Recently I had a scare where I thought I lost all the information stored on my Windows desktop. I had many files that were sitting only on the desktop. And I had shortcuts to files and programs on there. This made me realize that I needed to back this stuff up. Currently I have no backup software. I can backup actual files to some other media. But that will not take care of files on my desktop. It will also not store important settings like the configuration of my Outlook Express e-mail program. So I thought this might be a good program to write myself.
I figure it is a dangerous thing to mess around with a backup program. That is a mission critical application. You have to get it right. So I figured I would first test out the backup program by restoring to a new machine. That will be a hard core test. The new machine will not have any of the software or files already. If I can restore to there, I should be good. Then it will just take a final test to ensure I can restore to my original system.
My initial source of concern to want a backup program is the Windows desktop. A little research has shown that the desktop is really a folder on the file system. Any files that are stored directly on the desktop are in this folder. And and files referenced on the desktop with a shortcut are stored as link files in this folder. This seems simple enough. Maybe I can just copy the entire desktop folder for backup purposes.
What other things could a “smart” backup program do? By smart I mean a program which will do something other than making an image of the whole hard disk. I know I need my Internet Explorer favorites. And I also want my Internet Explorer security settings. There are some specific data folders of interest on my hard drive. Maybe my program can let the user choose these. I also like the theme of my Windows configuration. For example I like my wallpaper and screen saver.

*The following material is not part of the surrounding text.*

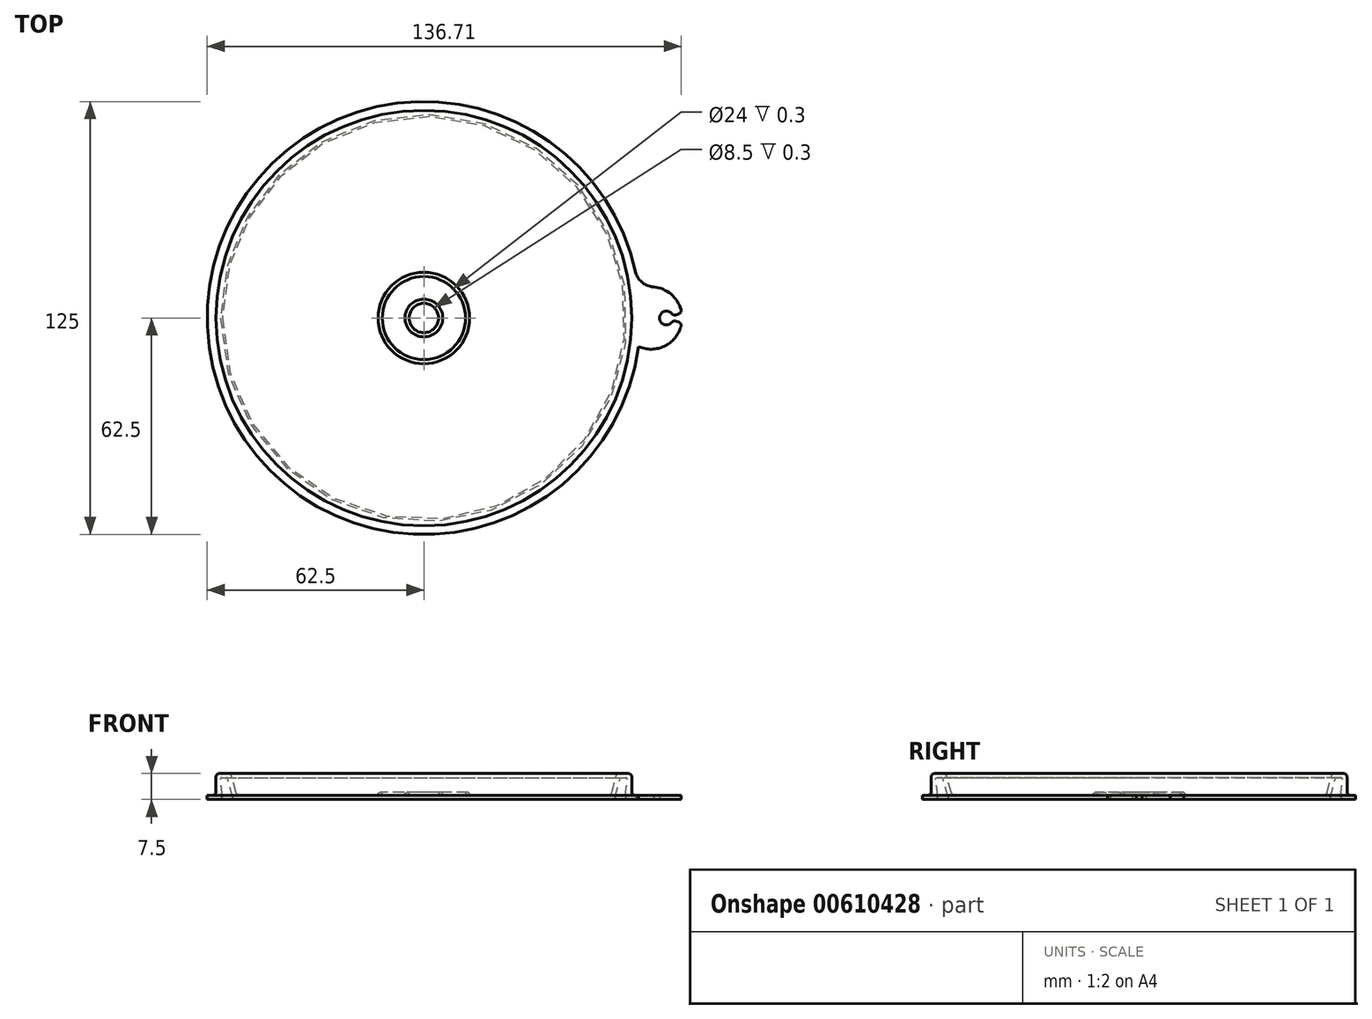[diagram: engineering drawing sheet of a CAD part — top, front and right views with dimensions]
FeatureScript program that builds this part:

Obviously there are some tricky points. Can I easily backup to a different version of Windows? And what about storing off portions of the Windows registry? Then there are some design decisions to make. Should I implement some strategy for organizing different backups? Do I allow incremental backups? Do I use compression on the backed up data?
I doubt any of my research and resulting program will turn into a commercial product. It is just fun to think about and investigate. I knew a guy that ran a business developing and selling software backup solutions for MS-DOS. Perhaps I can talk him into letting me have his source code.